With Saudi Arabia refusing to accept shipment of over six tonnes of imported chillies from India, prices of the spicy produce have spiralled downwards at the Agriculture Produce Market Committee (APMC) in Vashi. Wholesale price of the commodity has halved from the earlier Rs 24-36 to Rs 12-16 per kg now, according to traders.
Decision to ban import of chillies from India was made after a sample testing from the Indian shipment showed the presence of high levels of pesticides
On Thursday, Saudi Arabia, the fifth-largest importer of fresh vegetables from India, returned the shipment of Indian chilli, citing high levels of pesticide residues in the shipped commodity.
“The agents in Saudi Arabia found pesticide levels exceeding the prescribed level in the consignment that was shipped from the APMC market. The pesticide percentage level was 0.1 to 1.0, surpassing the prescribed level of 0.5 per cent,” an export trader at APMC said.
Hard to digest
Already reeling from the temporary ban imposed by the European Union (EU) on export of four vegetables and Alphonso mangoes in May, the latest ban is likely to hit exporters and farmers. “Approximately 300 tonnes of green chillies arrive at APMC market daily.
Of this, about 50 tonnes are distributed to local markets while the remaining is exported. Now that the ban has been imposed, prices are bound to fall sharply, affecting our incomes,” a green chilli trader at APMC market said.

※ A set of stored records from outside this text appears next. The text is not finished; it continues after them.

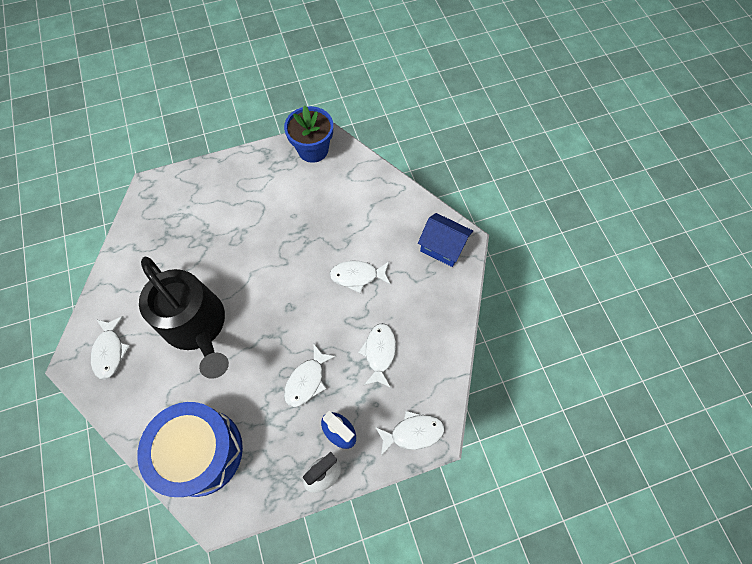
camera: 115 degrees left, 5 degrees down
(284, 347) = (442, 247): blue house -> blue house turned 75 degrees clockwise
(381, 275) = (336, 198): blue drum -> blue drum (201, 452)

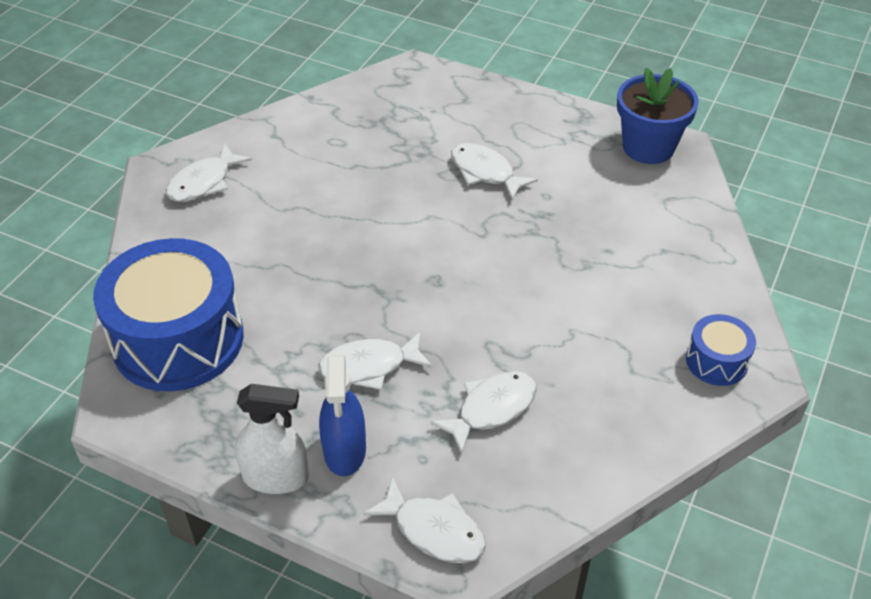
camera: 45 degrees right, 20 degrees down
(197, 326) = (313, 223): black watering can -> none
(357, 276) = (557, 309): white fish -> white fish (485, 172)
(442, 247) = (716, 361): blue house -> blue drum

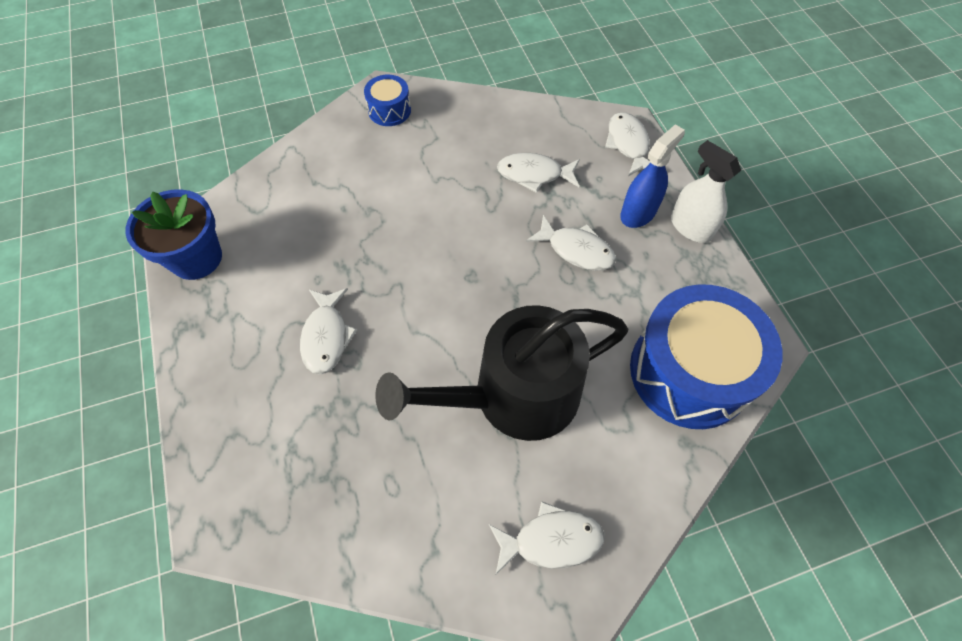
camera: 135 degrees left, 15 degrees up
(308, 231) = (514, 395): none -> black watering can

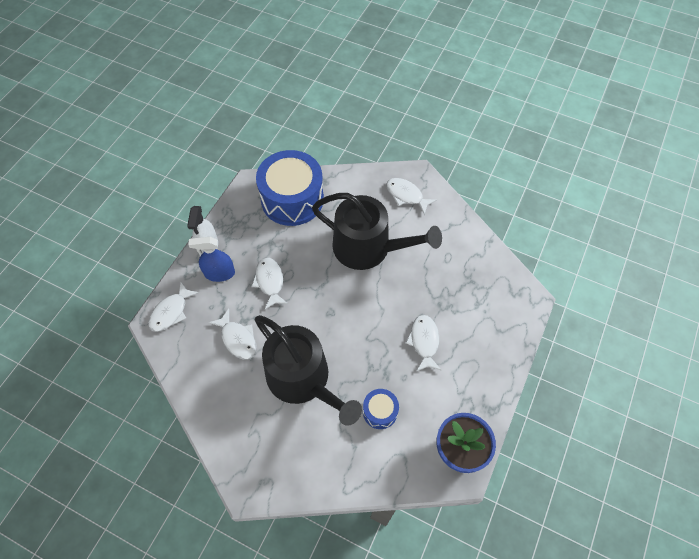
camera: 135 degrees left, 0 degrees up
(326, 336) = (424, 341): white fish -> white fish turned 45 degrees counterclockwise
(389, 110) = (261, 464): blue drum -> blue drum (380, 411)
(426, 194) = (303, 379): none -> black watering can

“Earlier we used to sell our produce for anything between R30 per kg in the wholesale market. But after the ban, we are getting only half the money or less then that,” said a farmer at the APMC market. In Mumbai, the loss due to the ban is estimated to be around R30 lakh per day. In addition, traders revealed that ban would also effect the employment of 500 workers who used to help in loading the chillies into trucks.
Haste makes waste
Saudi Arabia had imposed the ban due to the excessive use of pesticides, which were used by farmers to expedite the growth of green chillies in 40 days from the normal 65 days. Shankar Pingle, director, APMC vegetable market, said, “In order to grow the crops faster, our farmers use lot of chemicals and pesticides. This in turn attracted import bans from many foreign countries.”
Meanwhile, export traders at APMC market said that import agents in Saudi Arabia have not yet issued a report or letter regarding the type of pesticides and chemicals found in the shipments. The Saudi authorities are investigating the case and would be reporting it to the Indian Agricultural and Processed Food Products Export Development Authority (APEDA) very soon, they added.
Some traders added that few pesticides that are banned in our country are being openly sold in the market, thereby degrading the quality of produce and this is one of the reasons for rising pesticide levels in produce.